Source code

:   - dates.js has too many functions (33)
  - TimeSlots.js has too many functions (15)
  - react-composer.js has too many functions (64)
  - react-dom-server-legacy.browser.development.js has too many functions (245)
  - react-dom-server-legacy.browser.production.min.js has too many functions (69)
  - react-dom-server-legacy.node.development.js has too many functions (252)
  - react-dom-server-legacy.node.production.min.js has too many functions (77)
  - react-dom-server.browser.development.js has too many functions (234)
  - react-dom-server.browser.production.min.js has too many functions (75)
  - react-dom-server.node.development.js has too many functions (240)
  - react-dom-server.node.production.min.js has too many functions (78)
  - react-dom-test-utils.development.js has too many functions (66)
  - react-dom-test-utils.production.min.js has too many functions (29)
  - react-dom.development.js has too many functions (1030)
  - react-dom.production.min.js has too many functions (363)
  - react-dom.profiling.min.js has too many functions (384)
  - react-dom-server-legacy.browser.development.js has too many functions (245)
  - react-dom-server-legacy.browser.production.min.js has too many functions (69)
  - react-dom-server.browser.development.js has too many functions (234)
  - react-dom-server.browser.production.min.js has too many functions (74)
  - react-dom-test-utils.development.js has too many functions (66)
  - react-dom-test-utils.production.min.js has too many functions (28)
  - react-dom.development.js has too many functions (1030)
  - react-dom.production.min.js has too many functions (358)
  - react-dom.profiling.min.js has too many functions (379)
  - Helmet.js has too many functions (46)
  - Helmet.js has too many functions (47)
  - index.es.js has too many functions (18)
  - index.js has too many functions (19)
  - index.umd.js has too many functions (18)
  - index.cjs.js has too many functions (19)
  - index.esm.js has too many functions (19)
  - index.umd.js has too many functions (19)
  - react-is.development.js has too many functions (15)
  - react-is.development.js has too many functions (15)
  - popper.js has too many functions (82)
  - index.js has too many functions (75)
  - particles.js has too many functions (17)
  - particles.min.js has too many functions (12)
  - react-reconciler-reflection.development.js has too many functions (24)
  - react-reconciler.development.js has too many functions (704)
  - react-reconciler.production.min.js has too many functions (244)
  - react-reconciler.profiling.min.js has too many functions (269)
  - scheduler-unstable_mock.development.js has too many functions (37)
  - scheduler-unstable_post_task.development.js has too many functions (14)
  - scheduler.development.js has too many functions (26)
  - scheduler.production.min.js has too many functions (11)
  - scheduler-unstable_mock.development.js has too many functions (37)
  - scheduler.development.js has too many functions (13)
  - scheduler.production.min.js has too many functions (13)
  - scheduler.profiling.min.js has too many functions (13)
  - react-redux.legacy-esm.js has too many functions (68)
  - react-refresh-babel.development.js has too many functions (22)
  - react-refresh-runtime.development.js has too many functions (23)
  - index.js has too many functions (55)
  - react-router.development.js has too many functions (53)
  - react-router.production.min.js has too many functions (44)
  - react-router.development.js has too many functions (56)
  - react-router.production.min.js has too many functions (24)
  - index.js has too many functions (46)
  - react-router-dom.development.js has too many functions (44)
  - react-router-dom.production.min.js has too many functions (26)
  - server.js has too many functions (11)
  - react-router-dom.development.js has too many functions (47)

--------------------------------

Copy exactly the lines that run from the first line of the data to the line containing "- react-dom.production.min.js has too many functions (363)", please, with both ends included and nothing else.

Source code

:   - dates.js has too many functions (33)
  - TimeSlots.js has too many functions (15)
  - react-composer.js has too many functions (64)
  - react-dom-server-legacy.browser.development.js has too many functions (245)
  - react-dom-server-legacy.browser.production.min.js has too many functions (69)
  - react-dom-server-legacy.node.development.js has too many functions (252)
  - react-dom-server-legacy.node.production.min.js has too many functions (77)
  - react-dom-server.browser.development.js has too many functions (234)
  - react-dom-server.browser.production.min.js has too many functions (75)
  - react-dom-server.node.development.js has too many functions (240)
  - react-dom-server.node.production.min.js has too many functions (78)
  - react-dom-test-utils.development.js has too many functions (66)
  - react-dom-test-utils.production.min.js has too many functions (29)
  - react-dom.development.js has too many functions (1030)
  - react-dom.production.min.js has too many functions (363)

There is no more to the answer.